Командир танка коммунист Красильников свидетельствует о безумном воздействии стахановской психологии на военное дело. «В боях у Харамы командир батальона товарищ Глазьев рассудил, что лучшие экипажи – те, что расходуют больше снарядов. При этом стрельба велась в трех километрах от противника»[515].
Следующие десять дней почти ничего не происходило, пока генерал Гал не бросил свою только что сформированную дивизию в бессмысленную атаку на Пингаррон. Согласно его приказу, населенный пункт должен был быть «взят любой ценой», и атака продолжалась, несмотря на отсутствие обещанной воздушной и танковой поддержки. В бинокли можно было наблюдать разбросанные неподвижные тела и раненых, отползающих назад, подальше от зоны неминуемой смерти. В очередной раз интербригадовцы и испанские войска расплачивались жизнями за неумелость своих командиров и штабов.
Утром 21 февраля скандинавская рота батальона «Тельман» воспользовалась передышкой чтобы вырыть окопы и срезать ветки для маскировки. Дождь наконец-то перестал. Конни Андерссон, швед, выживший в бою, описывает эту сцену: «Утреннее солнце озаряет землисто-серые лица и быстро высушивает сырые одеяла. Некоторые ползут за кофе к огромному зеленому бидону, оставшемуся прямо у передовой. Бойцам раздали финики и сухари. Мы немного подремали на солнышке, болтая о разной ерунде, сворачиваем высохшие одеяла, чистим винтовки, готовим боеприпасы. Немец, дразнивший снайпера поднятой каской, отправлен на тот свет профессиональным выстрелом. Санитары молча тащат его по дороге и кладут в общую могилу». Во вторую роту батальона в тот день поступили австрийцы – «весельчаки в тулупах. Они всюду привлекали внимание – по крайней мере, их тулупы». Все им завидовали, думая о том, как приходится мерзнуть в карауле под утро[516].
Из-за тотального политического контроля со стороны властолюбивых комиссаров в военные решения то и дело вмешивалась пропаганда. Встречались чрезвычайно опытные офицеры, вроде французского полковника Пютца или английского майора Нейтена (не получившего повышения из-за отказа вступить в партию), но большинство старших офицеров пробивались наверх демагогией и насаждением суровой дисциплины. Часто их решения приводили к бессмысленным потерям – показная отвага, приказы «стоять до конца» и «ни шагу назад», когда уже не оставалось патронов, хорошо выглядели в пропагандистских реляциях, но страдали от них не штабные, а бойцы.
Один из самых трагических эпизодов произошел в батальоне «Линкольн», прибывшем в середине февраля в американском обмундировании Первой мировой.
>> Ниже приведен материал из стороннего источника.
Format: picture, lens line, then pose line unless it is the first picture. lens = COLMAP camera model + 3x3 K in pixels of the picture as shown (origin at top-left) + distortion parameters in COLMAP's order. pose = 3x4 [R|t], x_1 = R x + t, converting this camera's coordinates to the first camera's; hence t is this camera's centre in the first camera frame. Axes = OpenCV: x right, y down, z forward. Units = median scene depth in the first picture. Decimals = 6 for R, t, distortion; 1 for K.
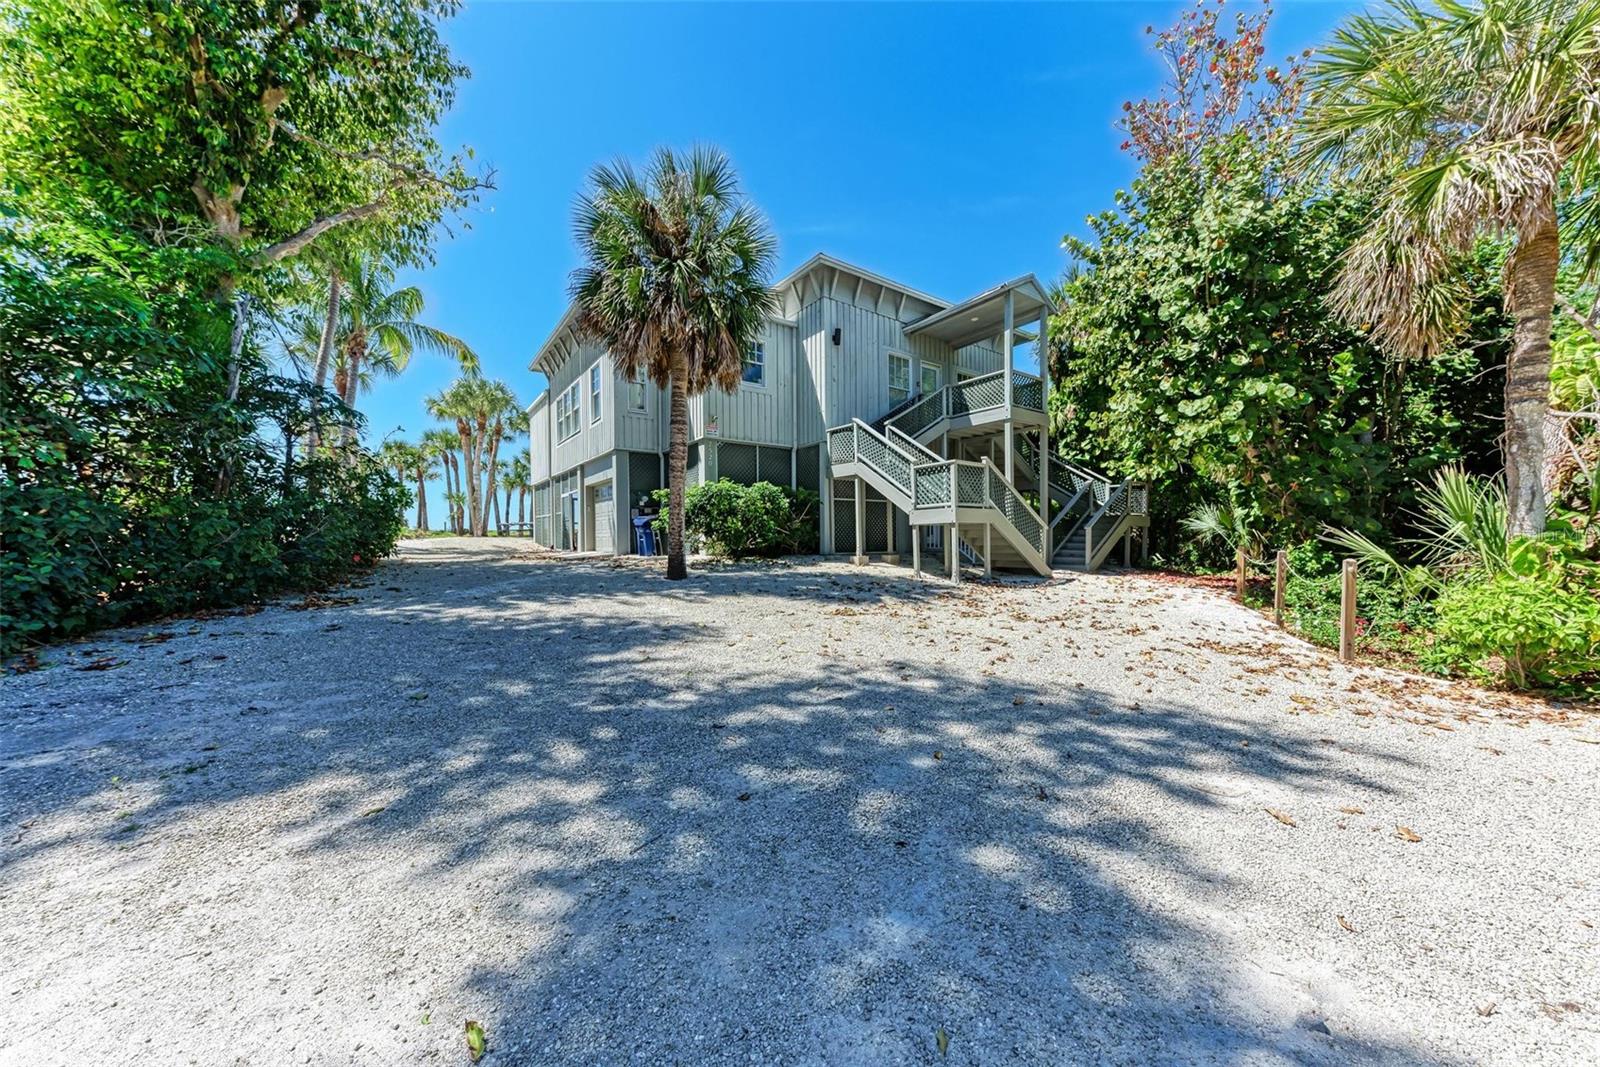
lens RADIAL K [[547.0, 0, 808.6], [0, 547.0, 542.8], [0, 0, 1]] dist [0.009239, -0.000309]
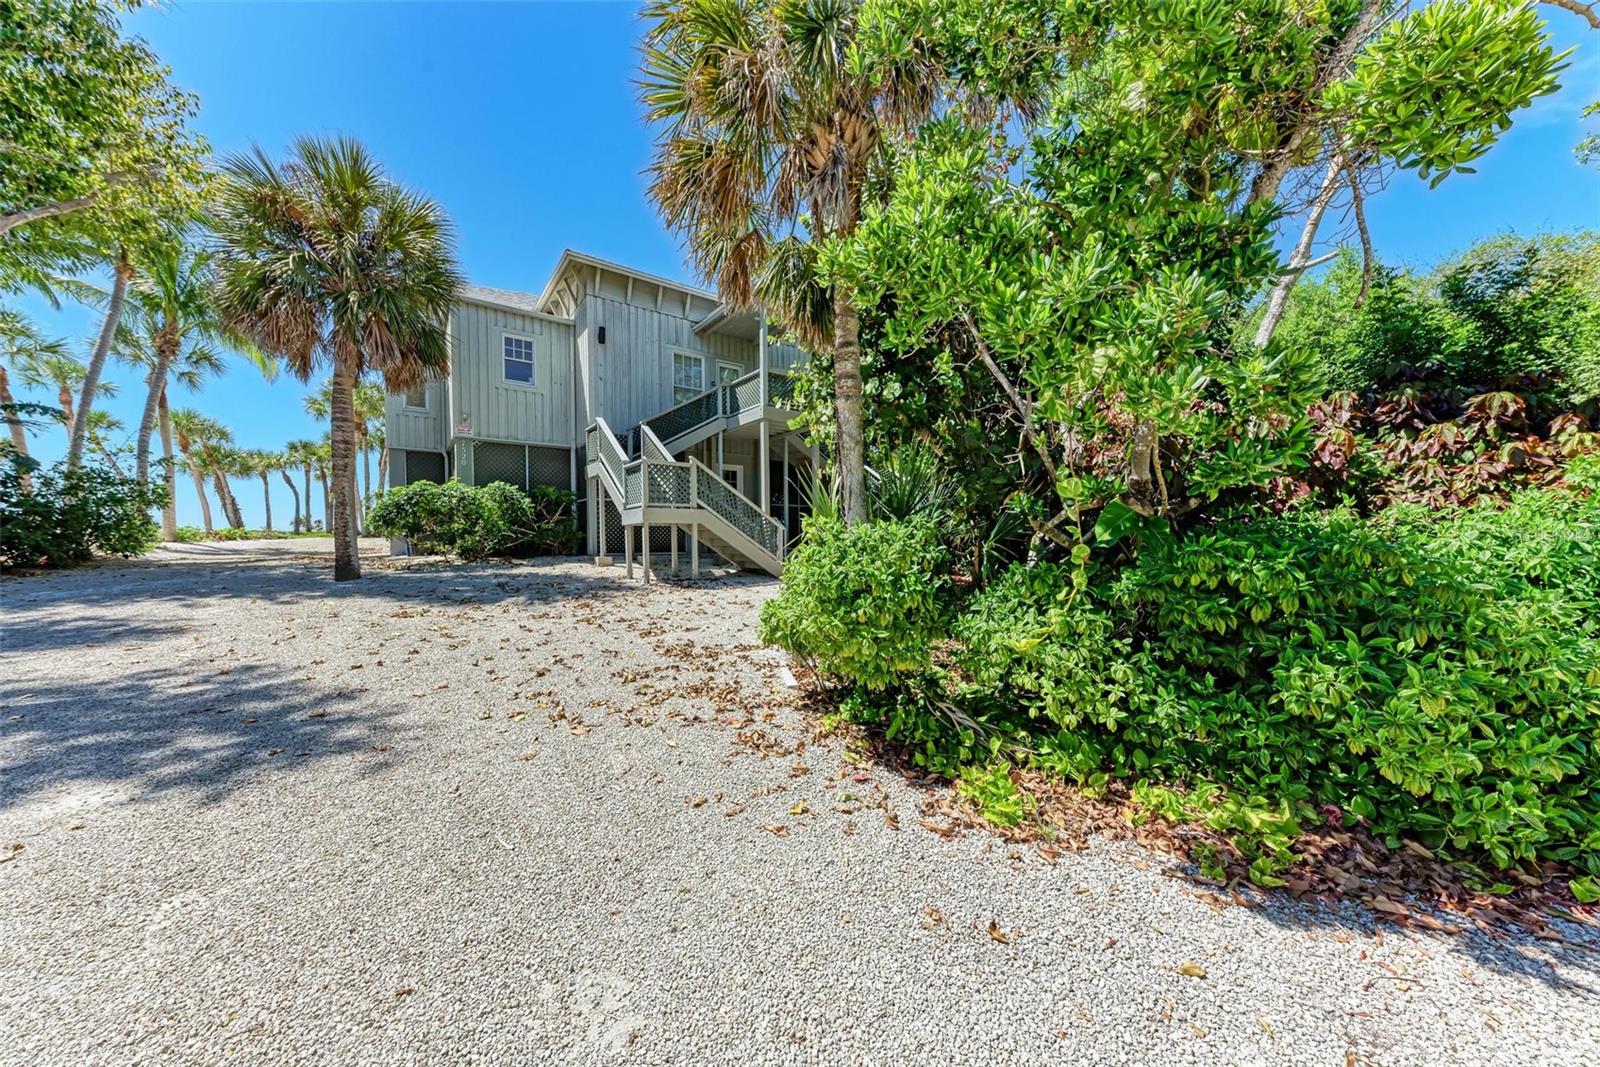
lens RADIAL K [[547.0, 0, 808.6], [0, 547.0, 542.8], [0, 0, 1]] dist [0.009239, -0.000309]
pose [[0.999980, 0.001120, 0.006251, 0.458265], [-0.001105, 0.999996, -0.002461, 0.000972], [-0.006254, 0.002454, 0.999977, 0.009118]]
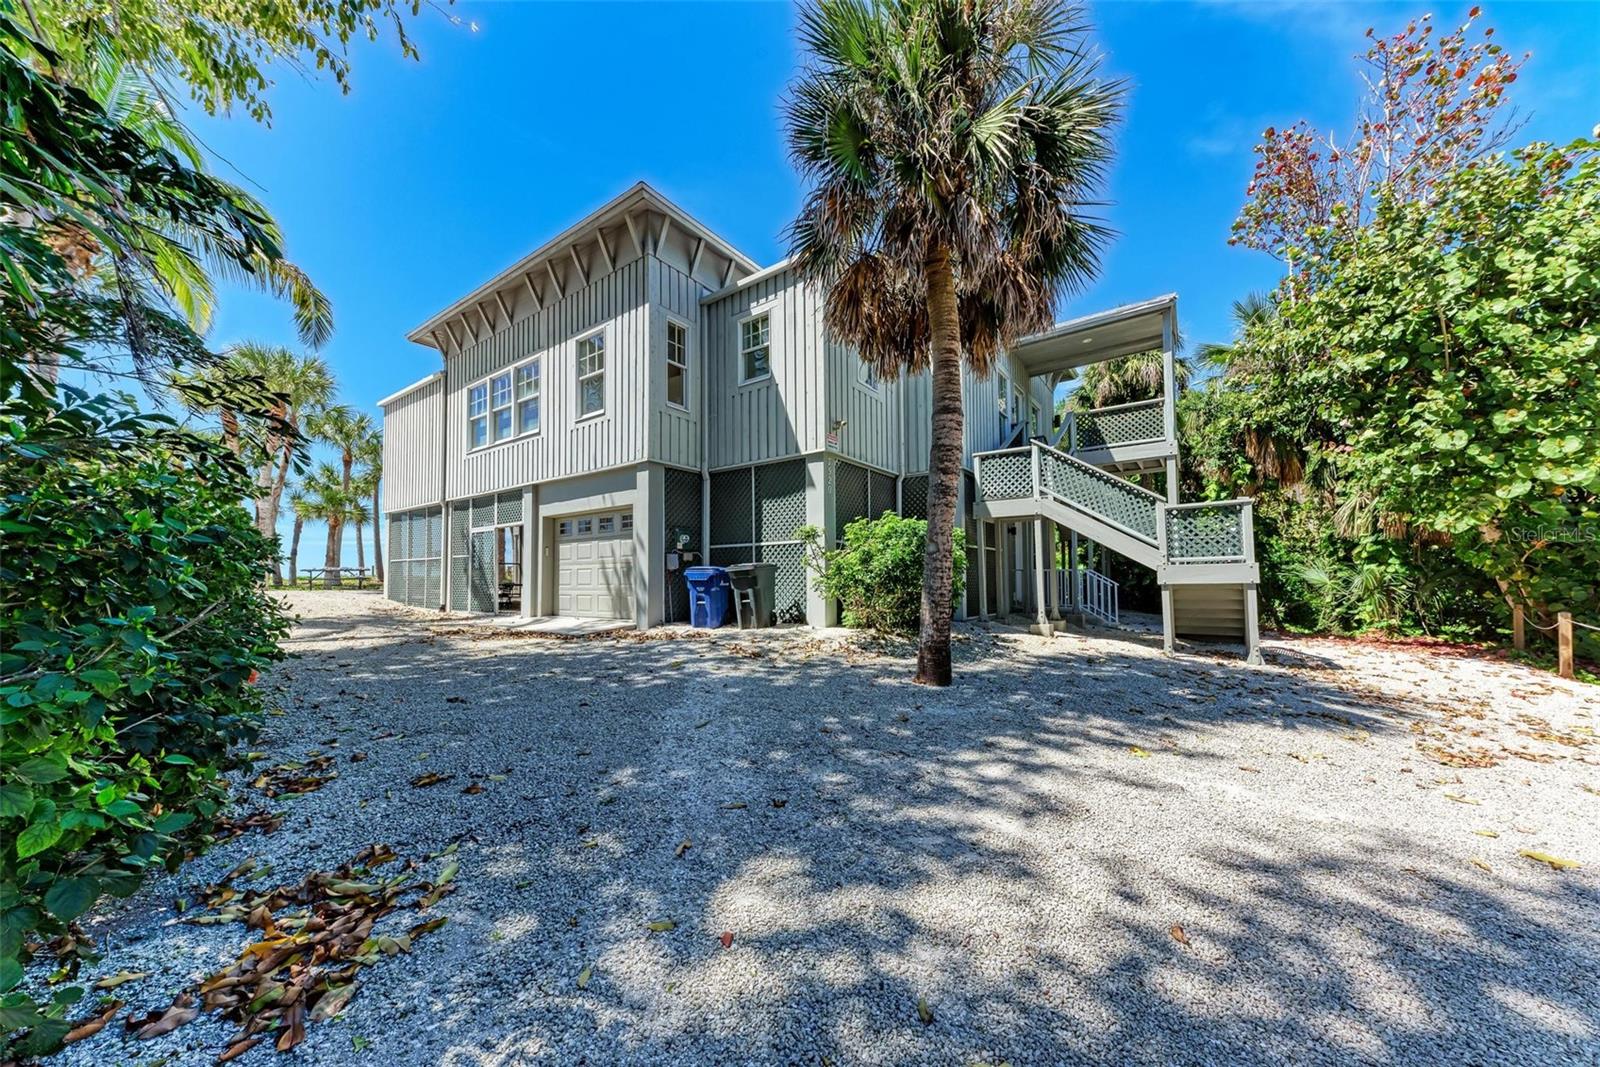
lens RADIAL K [[561.4, 0, 798.1], [0, 561.4, 566.7], [0, 0, 1]] dist [0.001536, 0.000037]
pose [[0.950479, 0.011719, 0.310566, -0.520676], [0.001147, 0.999150, -0.041212, -0.025650], [-0.310785, 0.039528, 0.949658, 0.431443]]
Командовать им назначили англичанина-самозванца, утверждавшего, что он служил офицером в 11-м гусарском полку. Он беспрерывно бросал подчиненных в атаки, положив 120 человек из 500, после чего американцы взбунтовались, чуть не линчевали своего командира и отказывались возвращаться на передовую, пока сами не изберут ему замену.